* EXCERPTED DATA

--- START ---

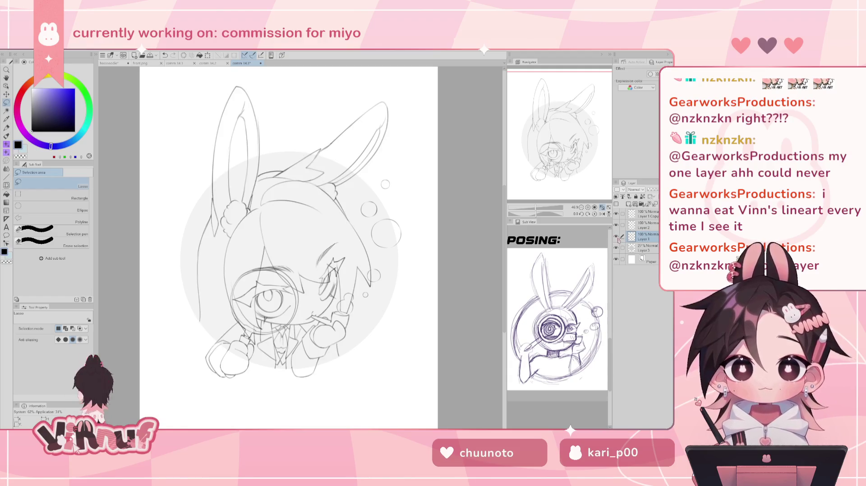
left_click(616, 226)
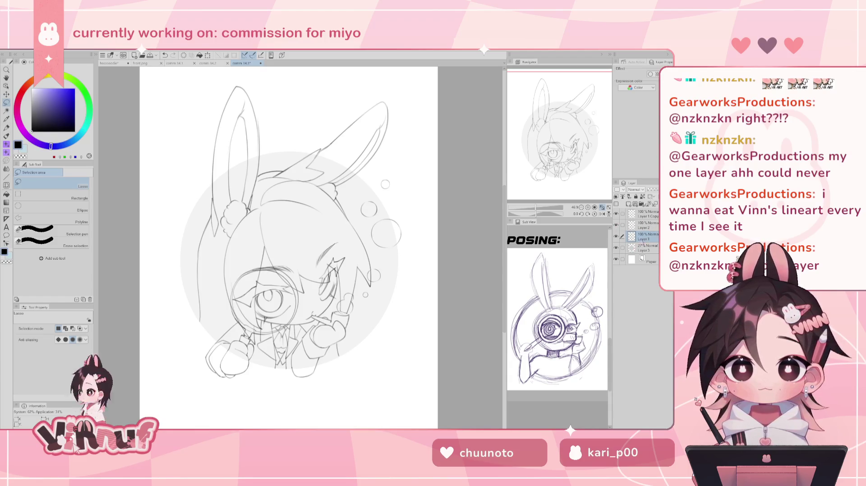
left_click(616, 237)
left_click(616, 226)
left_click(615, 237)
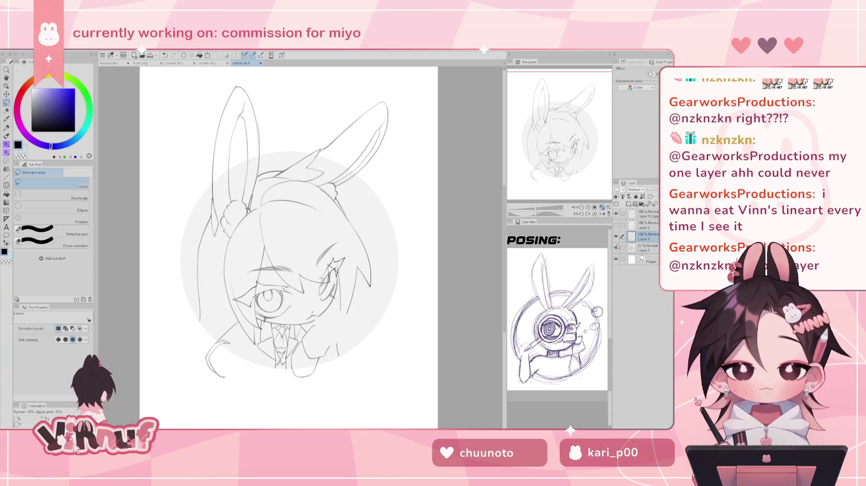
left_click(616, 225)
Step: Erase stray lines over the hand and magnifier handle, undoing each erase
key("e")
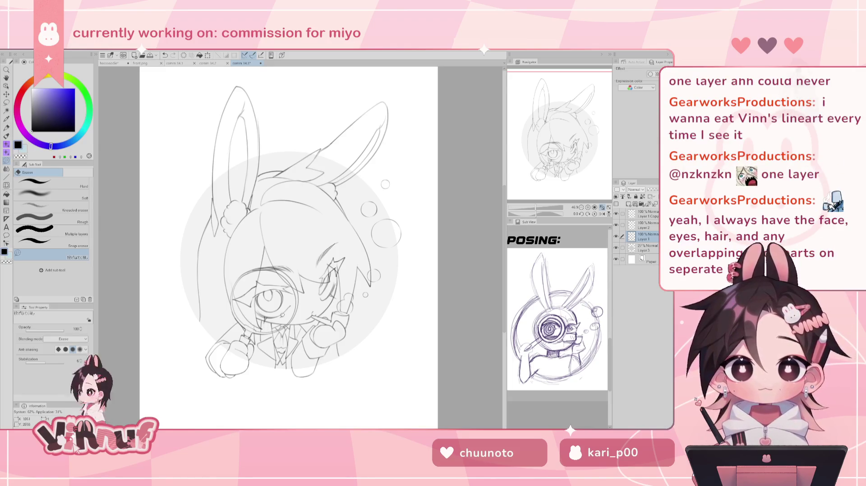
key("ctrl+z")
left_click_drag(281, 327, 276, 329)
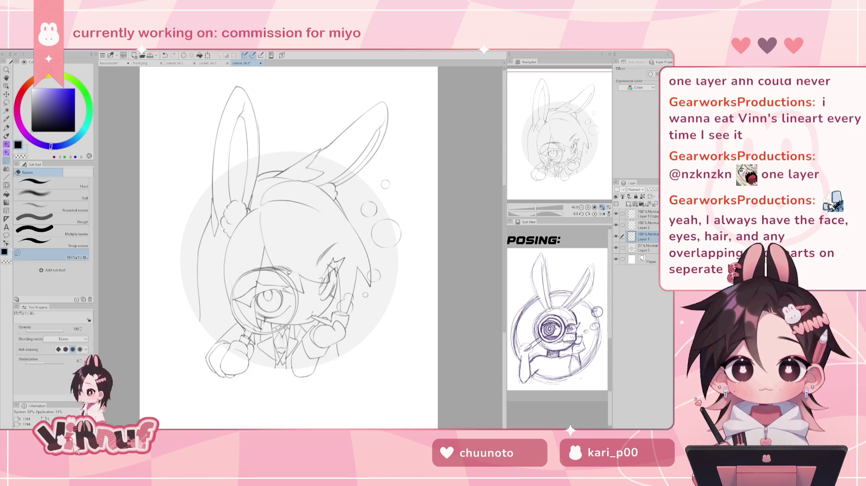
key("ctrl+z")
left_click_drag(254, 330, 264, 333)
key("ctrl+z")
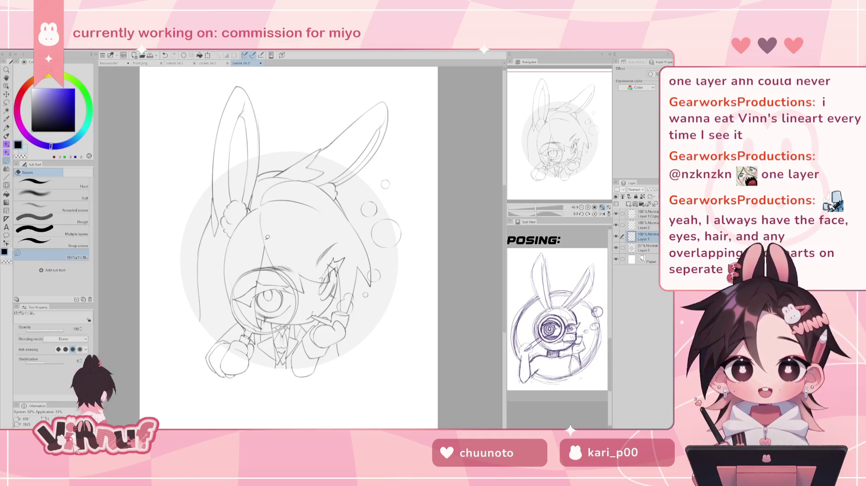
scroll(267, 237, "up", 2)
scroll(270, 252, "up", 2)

--- END ---

* ASSIGNMENT
Please report only the count of lines in the entries above where the word "scroll" appears.

* YOUR RESPONSE
2